# [EXCERPT TO READ]
=== Section Start ===

We also examined the distribution of Rab25 in ApcMin/+ mice. Figure 6 demonstrates that ApcMin/+ mice with a wild-type Rab25 background showed decreased Rab25 immunostaining in the cells at the transition from crypt to villus (Figure 3E vs. Figure 6, A and E). Interestingly, we also observed ectopic expression of Rab25 in villus cells adjacent to intestinal polyps (Figure 6, C and G). Also, we observed no staining for Rab25 in ApcMin/+ mouse intestinal adenomas and polyps (Figure 6, C and F). As expected, no Rab25 staining was found in ApcMin/+ mice on a Rab25-deficient background (Figure 6, D and H).
Immunolocalization of Rab25. (A–H) Rab25 expression in the intestinal mucosa of ApcMin/+;Rab25+/+ (+/+) and ApcMin/+;Rab25–/– (–/–) mice. (A) ApcMin/+ mice with Rab25+/+ background showed decreased Rab25 immunostaining in the cells at the transition from crypt to villus. (B) No Rab25 staining was observed in early adenomas polyp. Rab25-positive cells were still located in the transition zone from crypt to villus in adjacent normal villi. (C) In some nonadenomatous areas, ectopic expression of Rab25 was observed in villus cells adjacent to developed intestinal polyps. P, polyp. (D) No Rab25 staining was found in ApcMin/+ mice on a Rab25-deficient background. (E–H) Higher magnification views of A–D. Scale bars: 50 μm.

=== Section End ===

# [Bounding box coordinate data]
=== Section Start ===

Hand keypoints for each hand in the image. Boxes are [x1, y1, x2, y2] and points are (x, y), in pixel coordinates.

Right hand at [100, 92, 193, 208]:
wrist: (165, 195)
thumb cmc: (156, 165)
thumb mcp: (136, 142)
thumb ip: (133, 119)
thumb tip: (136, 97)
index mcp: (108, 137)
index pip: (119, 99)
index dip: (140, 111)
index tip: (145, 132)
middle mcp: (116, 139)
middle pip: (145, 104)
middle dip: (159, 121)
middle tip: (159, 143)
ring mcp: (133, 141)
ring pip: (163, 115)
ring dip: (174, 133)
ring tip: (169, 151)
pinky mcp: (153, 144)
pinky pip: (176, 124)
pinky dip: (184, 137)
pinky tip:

=== Section End ===

# [APPLY WHAT YOU READ]
a: In the Rab25 excerpt, what was seen in ApcMin/+ mouse intestinal adenomas and polyps?
b: Carry on writing the Rab25 excerpt from the point where it stops.
This data comes from a separate source.

# [SOLVED TASKS]
a: No Rab25 staining was observed in them.

b:
Rab25 deficiency and β1 integrin localization in intestinal cells. Previous studies have linked Rab25 to the trafficking of β1 integrin (9). Therefore, we examined the distribution of β1 integrin in ApcMin/+ and Rab25-deficient mice (Figure 7). In wild-type mice, β1 integrin staining was prominently observed at the lateral membrane in villus cells, with less staining in crypt cells (Figure 7A). In contrast, villus cells in Rab25-deficient mice had diminished lateral staining with more prominent intracellular staining for β1 integrin (Figure 7B). In ApcMin/+ mice, we noted a similar decrease in β1 integrin staining in the lateral membranes of villus cells not immediately associated with adenoma formation as well as in the adenomas themselves (Figure 7, C and E). In ApcMin/+;Rab25–/– mice, we observed essentially complete loss of lateral β1 integrin staining, and staining was only detected intracellularly (Figure 7D). These results suggested that loss of Rab25 affected β1 integrin localization in intestinal cells.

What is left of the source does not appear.